18  

The most elegant solution i found for problems like this is something like this (in pseudocode)

对于这样的问题，我找到的最优雅的解决方案是这样的(在伪代码中)

separator = ""
foreach(item in stringCollection)
{
    concatenatedString += separator + item
    separator = ","
}

You just run the loop and only after the second time around the separator is set. So the first time it won't get added. It's not as clean as I'd like it to be so I'd still add comments but it's better than an if statement or adding the first or last item outside the loop.

你只需要运行这个循环，并且只在第二次围绕分隔符的时候设置。所以第一次不会被添加。它不像我希望的那样干净，所以我仍然要添加注释，但它比if语句或在循环之外添加第一个或最后一个项要好。

10  

All of these solutions are decent ones, but for an underlying library, both independence of separator and decent speed are important. Here is a function that fits the requirement assuming the language has some form of string builder.

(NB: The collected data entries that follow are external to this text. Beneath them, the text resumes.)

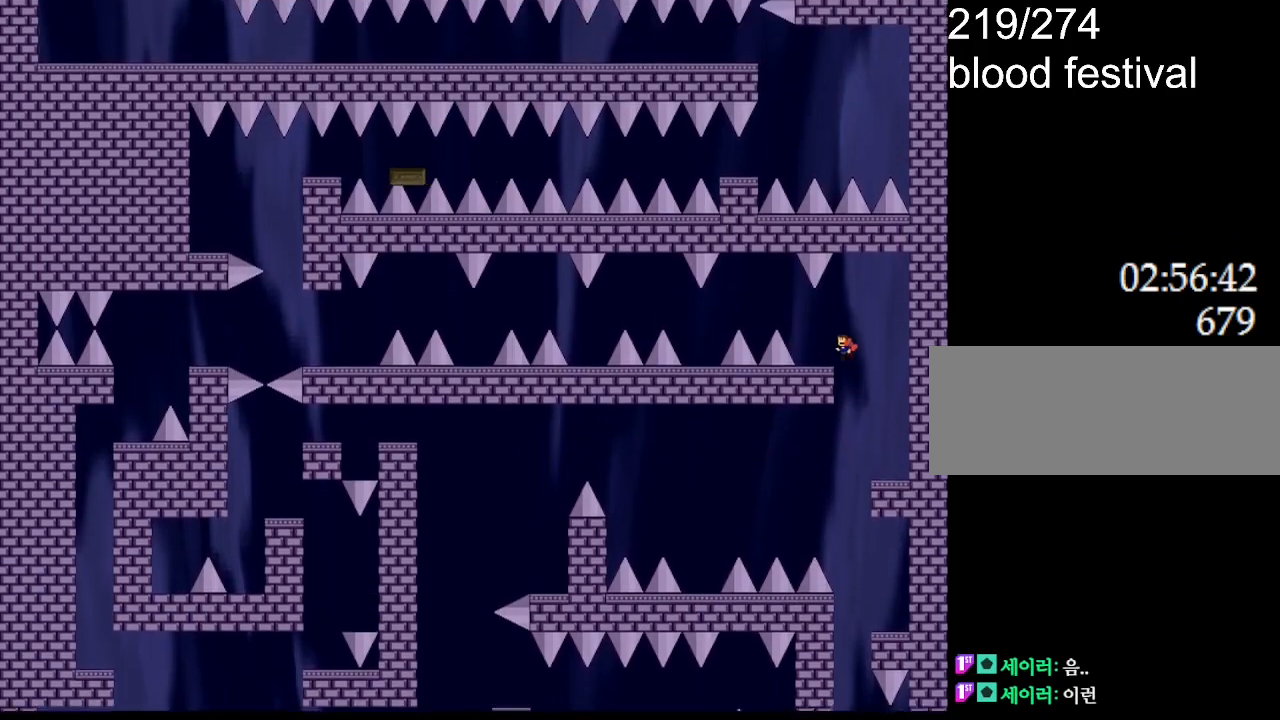
{"keys": ["left"], "events": [[150, "left", "up"], [367, "left", "down"]]}
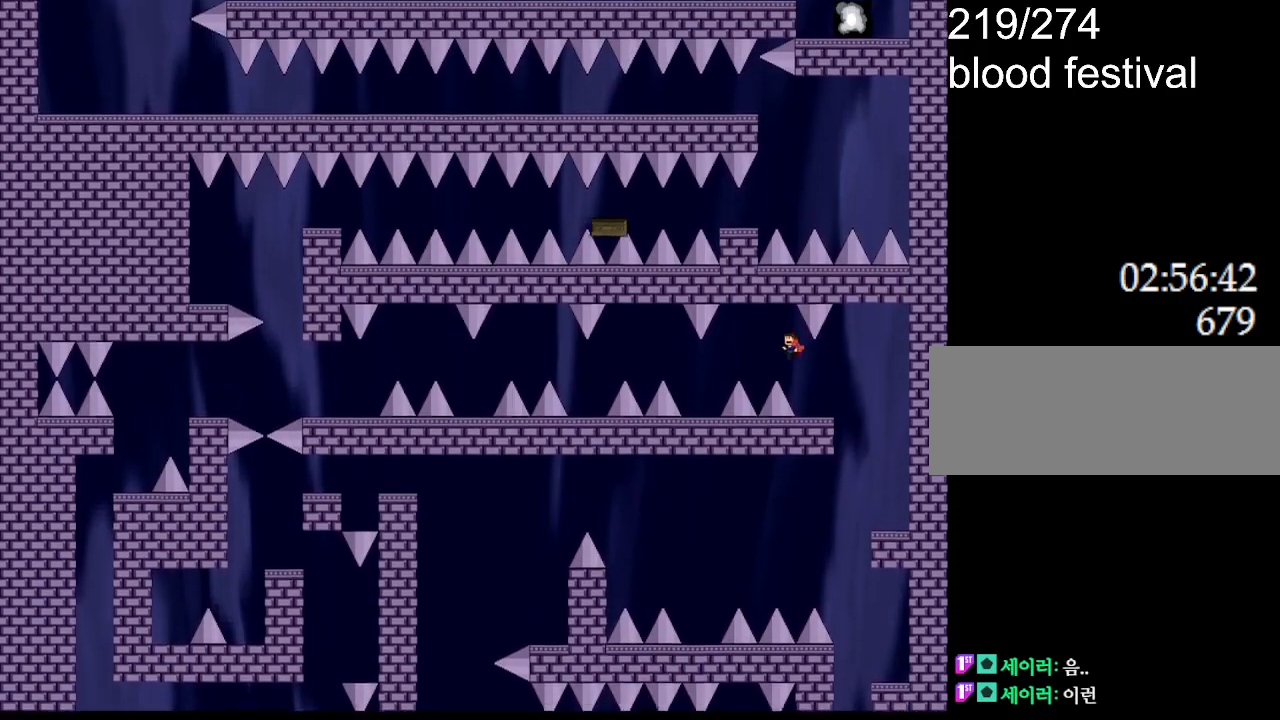
{"keys": [], "events": [[500, "left", "up"]]}
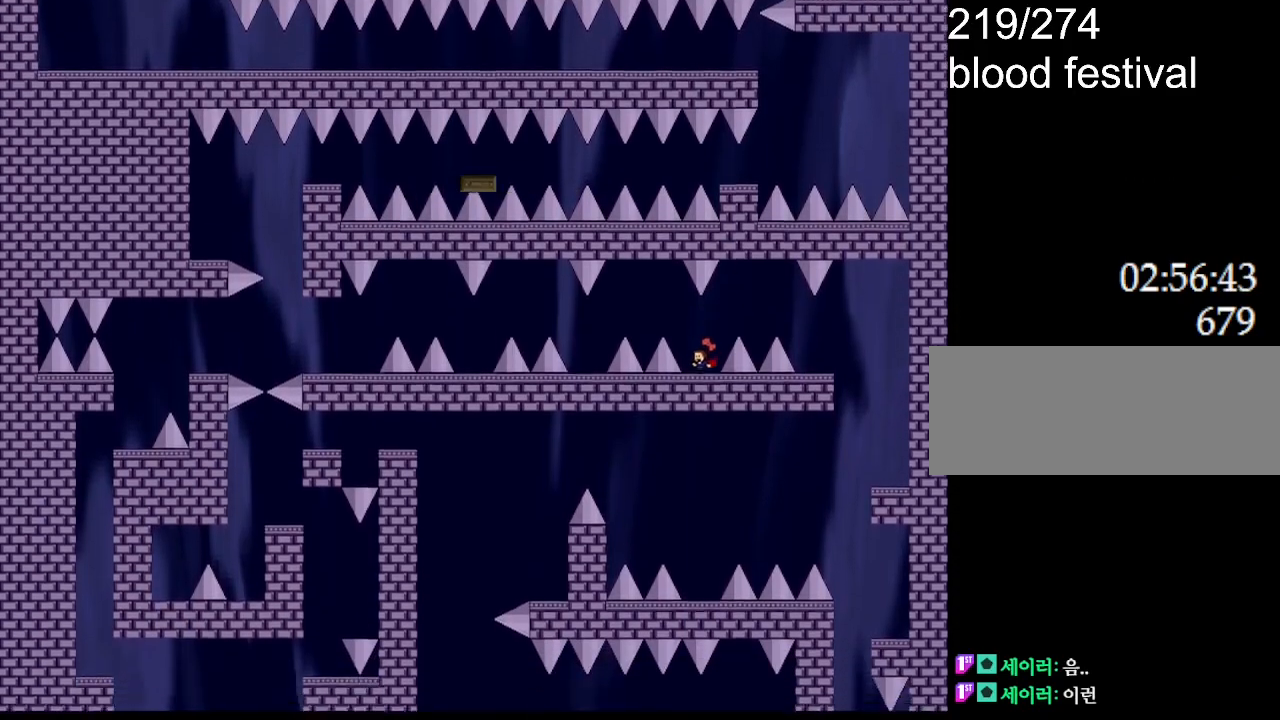
{"keys": ["left"], "events": [[100, "left", "down"]]}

所有这些解决方案都很不错，但是对于底层库来说，独立的分隔符和良好的速度都很重要。这里有一个函数，假设语言有某种形式的字符串构建器，它就能满足需求。

public static string join(String[] strings, String sep) {
  if(strings.length == 0) return "";
  if(strings.length == 1) return strings[0];
  StringBuilder sb = new StringBuilder();
  sb.append(strings[0]);
  for(int i = 1; i < strings.length; i++) {
    sb.append(sep);
    sb.append(strings[i]);
  }
  return sb.toString();
}

EDIT: I suppose I should mention why this would be speedier. The main reason would be because any time you call c = a + b; the underlying construct is usually c = (new StringBuilder()).append(a).append(b).toString();. By reusing the same string builder object, we can reduce the amount of allocations and garbage we produce.

编辑:我想我应该提一下为什么这样会更快。主要原因是任何时候你调用c = a + b;底层的构造通常是c = (new StringBuilder()).append(a).append(b). tostring ();通过重用相同的字符串构建器对象，我们可以减少我们产生的分配和垃圾的数量。

And before someone chimes in with optimization is evil, we're talking about implementing a common library function. Acceptable, scalable performance is one of the requirements them. A join that takes a long time is one that's going to be not oft used.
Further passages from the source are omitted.